According to a study, there may be an increased risk of cancer of the larynx in people with chronic stomach acid reflux.
Gastroesophageal reflux disease (GERD) is widespread in cancer patients. So, it is considered to be a potential risk factor for laryngeal cancer.
The researchers conducted a comparison study of 96 men and women with laryngeal cancer with their counterparts without the disease. The latter matched the former in the 3 vital aspects of laryngeal cancer risk: age, gender and ethnicity.
The study was published in the American Journal of Medicine.
The study results revealed that the risk of development of laryngeal cancer was 2-times high in people with GERD than those without that disorder. These findings are independent of smoking, another potential risk factor for cancer. The study results also revealed that the risk of laryngeal cancer was 6-times higher in smokers than their non-smoking counterparts.

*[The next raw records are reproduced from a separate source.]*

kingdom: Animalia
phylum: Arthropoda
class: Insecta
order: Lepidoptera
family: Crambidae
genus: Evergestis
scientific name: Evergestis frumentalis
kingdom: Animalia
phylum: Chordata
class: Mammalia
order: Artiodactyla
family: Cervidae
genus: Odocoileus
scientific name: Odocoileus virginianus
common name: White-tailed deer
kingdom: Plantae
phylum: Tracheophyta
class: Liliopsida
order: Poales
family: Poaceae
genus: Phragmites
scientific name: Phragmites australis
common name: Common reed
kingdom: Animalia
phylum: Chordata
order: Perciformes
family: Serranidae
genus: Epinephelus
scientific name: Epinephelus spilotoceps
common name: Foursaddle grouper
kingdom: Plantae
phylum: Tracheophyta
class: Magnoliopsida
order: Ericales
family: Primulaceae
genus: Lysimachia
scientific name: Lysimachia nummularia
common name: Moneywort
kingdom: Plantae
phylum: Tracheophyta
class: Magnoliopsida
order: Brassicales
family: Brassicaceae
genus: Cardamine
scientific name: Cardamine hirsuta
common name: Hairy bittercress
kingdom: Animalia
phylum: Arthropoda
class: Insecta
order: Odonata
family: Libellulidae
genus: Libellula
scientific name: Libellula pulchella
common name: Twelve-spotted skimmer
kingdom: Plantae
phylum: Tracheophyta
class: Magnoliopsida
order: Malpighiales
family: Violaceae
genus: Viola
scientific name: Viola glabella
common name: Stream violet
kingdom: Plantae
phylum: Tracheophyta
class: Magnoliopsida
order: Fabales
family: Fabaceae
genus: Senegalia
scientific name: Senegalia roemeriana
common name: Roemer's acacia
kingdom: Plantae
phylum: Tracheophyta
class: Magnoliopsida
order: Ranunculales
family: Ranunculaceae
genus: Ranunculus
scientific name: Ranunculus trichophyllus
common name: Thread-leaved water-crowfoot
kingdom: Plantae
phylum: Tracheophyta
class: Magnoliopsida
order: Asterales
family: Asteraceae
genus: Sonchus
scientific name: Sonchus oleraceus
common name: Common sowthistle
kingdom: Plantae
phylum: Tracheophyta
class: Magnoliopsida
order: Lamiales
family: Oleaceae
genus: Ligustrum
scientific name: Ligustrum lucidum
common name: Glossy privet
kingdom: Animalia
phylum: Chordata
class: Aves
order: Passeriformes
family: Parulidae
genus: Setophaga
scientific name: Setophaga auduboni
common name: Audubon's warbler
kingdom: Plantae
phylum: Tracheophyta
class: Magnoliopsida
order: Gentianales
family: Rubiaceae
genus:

The improper closure of the esophagus results in leakage of stomach acids into it. This leads to GERD. This is in turn associated with a disorder called Barrett's esophagus can result in esophageal cancer.
As for whether GERD is in fact a risk factor for laryngeal cancer, "definitive studies are yet to come," said Dr Michael Vaezi, a gastroenterologist at Vanderbilt University Medical Centre in Nashville and the study's lead author.
Still, with the current findings, there is growing evidence that GERD may contribute to the cancer.
Dr Vaezi said, "In an earlier study, we found that laryngeal cancer patients who took acid-suppressing medication had lower odds of the cancer coming back - an indication, that GERD may contribute not only to the initial development of laryngeal cancer but to its recurrence as well."